Esa intención se encuentra inscrita en el loable propósito del gobierno de Putin de restaurar las glorias nacionalistas de la Rusia eterna. Eso incluye un aspecto más polémico que es la limpieza histórica del deshonor y el baldón del lado oscuro del stalinismo. En buena medida esta restauración obedece al surgimiento de monstruos tan execrables como George W. Bush, quien ha revivido los peores excesos del fascismo y deja a Stalin como un benedictino en misa.
El hombre que ha lanzado dos guerras de rapiña para apoderarse de los recursos petroleros del Oriente Medio, ha sometido la soberanía de pueblos y sacrificado la vida de los jóvenes de su país para complacer los intereses de las trasnacionales, puede hablar, honorablemente, muy poco de democracia y de libertad, pero lo hace cada día con impudicia total. Bush ha ido a Rusia pretendiendo dar, una vez más, lecciones de democracia a Putin.
Bush se aprovechó oportunistamente del antiguo rencor histórico de las tres repúblicas bálticas: Estonia, Letonia y Lituania para pronunciar un discurso en Riga advirtiendo a Putin que debe respetar la soberanía de aquellos países, pero no mencionó a Irak ni a Afganistán en su alocución.
Los voceros norteamericanos insisten en pregonar los defectos, las inconsistencias e irregularidades de la historia soviética y tratan de disminuir el papel del Ejército Rojo en la victoria de 1945 y afirman que la memoria no puede ser selectiva. Olvidan que el actual presidente norteamericano recibe un repudio mundial, inigualado en toda su historia y que el país del norte ha pasado a ser hoy, en cierta medida, lo que fue la Alemania nazi en los años treinta. Pero ellos insisten en desconocer ese hecho e insisten en tirar piedras teniendo un tejado de vidrio.
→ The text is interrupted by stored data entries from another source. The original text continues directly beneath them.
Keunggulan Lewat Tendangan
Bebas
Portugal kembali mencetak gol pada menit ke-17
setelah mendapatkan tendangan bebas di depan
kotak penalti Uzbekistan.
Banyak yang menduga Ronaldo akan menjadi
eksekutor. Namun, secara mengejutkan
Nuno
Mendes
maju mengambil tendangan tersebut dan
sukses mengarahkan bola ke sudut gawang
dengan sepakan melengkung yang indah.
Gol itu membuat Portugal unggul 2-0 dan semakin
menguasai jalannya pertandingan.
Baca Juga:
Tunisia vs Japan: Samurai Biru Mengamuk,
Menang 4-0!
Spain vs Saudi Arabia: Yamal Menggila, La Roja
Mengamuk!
Ahora Bush sigue con la retórica antiterrorista mientras protege a un notorio asesino, Luis Posada Carriles, quien se encuentra en su territorio y ha actuado en decenas de atentados dinamiteros, entre ellos uno que costó la vida a 73 pasajeros civiles cubanos en un avión. Para Bush existen dos tipos de terroristas, el bueno y el malo.
La pandilla petrolera de la Casa Blanca, Bush, Cheney, Rumsfeld y Condoleezza ha proseguido una política de cerco y acorralamiento contra Rusia usando a los estados periféricos que anteriormente integraron la Unión Soviética. Georgia, Ucrania y Kirguistán han conocido recientemente disturbios para deponer a gobiernos amigos de Rusia e instaurar regímenes afines a Estados Unidos. Ahora tratan de hacer lo mismo en Bielorrusia. Los países bálticos, Polonia y la República Checa son ejemplos de fantoches perfectamente amaestrados que son movidos como secciones del State Department. Putin tiene perfecta conciencia de ello y está actuado en consecuencia.
Ya el pasado febrero Bush amonestó a Putin con la monserga de la libertad, la democracia y la libertad de prensa y otros cuentos para ingenuos y ahora volvió a hacerlo. Las conversaciones en Moscú no se desenvolvieron distendidamente y parece que las contradicciones se han agudizado. Rusia, vuelve a alzar su dignidad nacional y sus intereses propios ante la acometida hegemónica mundial de Bush y su menosprecio por los derechos humanos, la verdadera democracia y la auténtica libertad.